SQL中に時刻演算を指定すれば,時刻,又は時間隔データの演算を使用した検索・更新ができます。

時刻同士の減算,時刻に対する時間隔の加減算,時間隔同士の加減算,及び時間隔に対する整数の乗除算ができます。

(2) 演算できるデータ

時刻データ,又は時間隔データと時刻演算ができる値を次の表に示します。

表2‒19 時刻演算ができる値

演算の種類

時刻演算できる値

時刻データ

時間隔データ

加算

  • 時間隔データ

    (INTERVAL HOUR TO SECOND)

  • 時間隔を10進数表現した定数

  • ラベル付き間隔

    (HOUR〔S〕,MINUTE〔S〕,SECOND〔S〕)

  • 時刻データ(TIME)

  • 時刻を既定の文字列表現で指定した定数

  • 時間隔データ

    (INTERVAL HOUR TO SECOND)

  • 時間隔を10進数表現した定数

減算

  • 時刻データ(TIME)

  • 時刻を既定の文字列表現で指定した定数

  • 時間隔データ

    (INTERVAL HOUR TO SECOND)

  • 時間隔を10進数表現した定数

  • ラベル付き間隔

    (HOUR〔S〕,MINUTE〔S〕,SECOND〔S〕)

  • 時間隔データ

    (INTERVAL HOUR TO SECOND)

  • 時間隔を10進数表現した定数

乗算,除算

指定できません。

  • 整数データ(INTEGER,SMALLINT)

単項演算

時刻データ,及びラベル付き間隔には,指定できません。

(3) ラベル付き間隔

ラベル付き間隔は,時刻演算をする場合に,数値とそれに続く間隔キーワードで特定の時間単位を表します。ラベル付き間隔は,時刻データに対する時間隔データの加減算の第2演算項にだけ指定できます。

(4) 形式

 (値式){HOUR〔S〕|MINUTE〔S〕|SECOND〔S〕}

(5) 説明

  1. 値式に指定できるものを次に示します。

    • 整数定数

    • 列指定

    • コンポネント指定

    • SQL変数,又はSQLパラメタ

    • 四則演算

    • 集合関数

    • スカラ関数

    • CASE式

    • CAST指定

    • 関数呼出し

    • スカラ副問合せ

  2. 値式のデータ型は,整数(SMALLINT,INTEGER)にしてください。

- 課題項目
SQLの時刻演算を説明した本文を、最後の文の後から書き継ぎなさい。 これらの行は、上の本文とは関係のない別の資料である。

[データソースの行]
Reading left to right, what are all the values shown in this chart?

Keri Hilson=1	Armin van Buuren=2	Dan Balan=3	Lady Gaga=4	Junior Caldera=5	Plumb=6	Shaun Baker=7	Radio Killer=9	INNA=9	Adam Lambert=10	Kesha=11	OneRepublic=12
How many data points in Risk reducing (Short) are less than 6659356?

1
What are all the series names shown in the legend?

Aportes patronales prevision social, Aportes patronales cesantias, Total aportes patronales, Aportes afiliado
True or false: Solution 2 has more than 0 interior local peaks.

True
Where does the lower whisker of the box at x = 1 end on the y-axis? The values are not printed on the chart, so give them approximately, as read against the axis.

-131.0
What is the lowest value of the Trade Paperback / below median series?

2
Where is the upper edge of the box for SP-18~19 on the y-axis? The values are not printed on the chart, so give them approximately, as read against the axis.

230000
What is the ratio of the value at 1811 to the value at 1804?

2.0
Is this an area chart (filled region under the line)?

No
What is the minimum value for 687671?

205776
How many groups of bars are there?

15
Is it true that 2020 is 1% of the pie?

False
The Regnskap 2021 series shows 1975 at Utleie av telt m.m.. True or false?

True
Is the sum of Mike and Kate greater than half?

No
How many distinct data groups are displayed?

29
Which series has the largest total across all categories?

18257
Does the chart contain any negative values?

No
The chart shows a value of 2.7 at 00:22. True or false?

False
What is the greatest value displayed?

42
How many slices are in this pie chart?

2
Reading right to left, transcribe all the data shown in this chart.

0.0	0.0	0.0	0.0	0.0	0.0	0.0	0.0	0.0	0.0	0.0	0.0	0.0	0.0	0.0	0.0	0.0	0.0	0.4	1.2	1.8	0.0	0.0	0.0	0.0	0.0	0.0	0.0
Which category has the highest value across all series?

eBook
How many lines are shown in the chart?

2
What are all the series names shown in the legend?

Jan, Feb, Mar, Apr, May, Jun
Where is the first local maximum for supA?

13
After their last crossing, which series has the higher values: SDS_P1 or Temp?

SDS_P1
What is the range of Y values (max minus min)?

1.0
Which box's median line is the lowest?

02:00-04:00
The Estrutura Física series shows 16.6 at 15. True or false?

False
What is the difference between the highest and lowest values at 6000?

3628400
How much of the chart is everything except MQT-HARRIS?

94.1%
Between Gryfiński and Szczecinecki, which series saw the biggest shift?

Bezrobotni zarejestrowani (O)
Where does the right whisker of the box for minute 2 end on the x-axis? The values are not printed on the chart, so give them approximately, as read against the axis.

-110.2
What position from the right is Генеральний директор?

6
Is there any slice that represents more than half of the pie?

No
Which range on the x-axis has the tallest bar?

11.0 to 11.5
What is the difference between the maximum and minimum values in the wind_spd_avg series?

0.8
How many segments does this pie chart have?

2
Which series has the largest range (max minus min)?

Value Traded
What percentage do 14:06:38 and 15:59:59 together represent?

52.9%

- 課題の解答
  3. HOUR〔S〕,MINUTE〔S〕,SECOND〔S〕は,それぞれ時間,分,秒の単位を表し,語尾のSは指定してもしなくてもかまいません。指定例を次に示します。

    (例)

    1時間:1 HOUR

    23分:23 MINUTES

    100秒:100 SECONDS

  4. 値式に指定できる値の範囲を次に示します。

    HOUR〔S〕:−23〜23

    MINUTE〔S〕:−1439〜1439

    SECOND〔S〕:−86399〜86399

(6) 時刻演算の形式と結果のデータ型

時刻演算の形式と結果のデータ型の関係を次の表に示します。

表2‒20 時刻演算の形式と結果のデータ型の関係

演算の形式

結果のデータ型

時刻データ − 時刻データ

時間隔データ型

時刻データ{+|−}{時間隔データ|ラベル付き間隔}

時刻データ型

時間隔データ + 時刻データ

時刻データ型

時間隔データ{+|−}時間隔データ

時間隔データ型

時間隔データ{*|/}整数データ

時間隔データ型

時刻データ,又は時間隔データとの日付演算には,埋込み変数,標識変数,及び?パラメタは指定できません。

(7) 時刻演算の規則

時刻演算をする場合は,次に示す規則,及び「値式,値指定,及び項目指定」の共通規則に従います。

(a) 時刻データ同士を減算する場合の規則

  • 結果のデータ型は,時,分,秒を表す時間隔データ型になります。

  • 時刻1又は時刻2の秒が60秒以上の場合,演算する前に59秒に修正されます。

  • 演算式を(時刻1−時刻2)としたときの結果は,次の規則に従い計算します。

時刻1≧時刻2の場合

結果=時刻1−時刻2

時刻1<時刻2の場合

結果=−(時刻2−時刻1)

時刻1の秒≧時刻2の秒の場合

結果の秒=時刻1の秒−時刻2の秒

時刻1の秒<時刻2の秒の場合

結果の秒=時刻1の秒−時刻2の秒+60

時刻2の分=時刻2の分+1

時刻1の分≧時刻2の分の場合

結果の分=時刻1の分−時刻2の分

時刻1の分<時刻2の分の場合

結果の分=時刻1の分−時刻2の分+60

時刻2の時=時刻2の時+1

結果の時=時刻1の時−時刻2の時
(例)TIME('13:10:15')-TIME('11:50:59')の減算結果を求める場合

[図データ]

(b) 計算手順の説明

[図データ]

(8) 時刻データと時間隔データとを加減算する場合の規則

  1. 結果のデータ型は,時刻データ型になります。

  2. 演算の結果の範囲は,0時0分0秒〜23時59分59秒の間にしてください。

  3. 時間隔データ(ラベル付き間隔以外)の場合,時,分,秒の順に演算します。

  4. うるう秒を含む時刻データの場合,演算結果は次のようになります。

    • 秒が60秒以上の場合,演算する前に59秒に修正されます。

      (例)

      ’12:34:60’ + 1 MINUTEの演算結果は’12:35:59’

      ’12:34:60’ + 1 SECONDの演算結果は’12:35:00’

    • 演算結果には,うるう秒を含みません。

(9) 時間隔データ同士の加減算及び時間隔データの整数データによる乗除算の場合の規則

  1. 結果のデータ型は,時間隔データ型になります。

  2. 演算結果の範囲は,−99時間59分59秒間〜99時間59分59秒間にしてください。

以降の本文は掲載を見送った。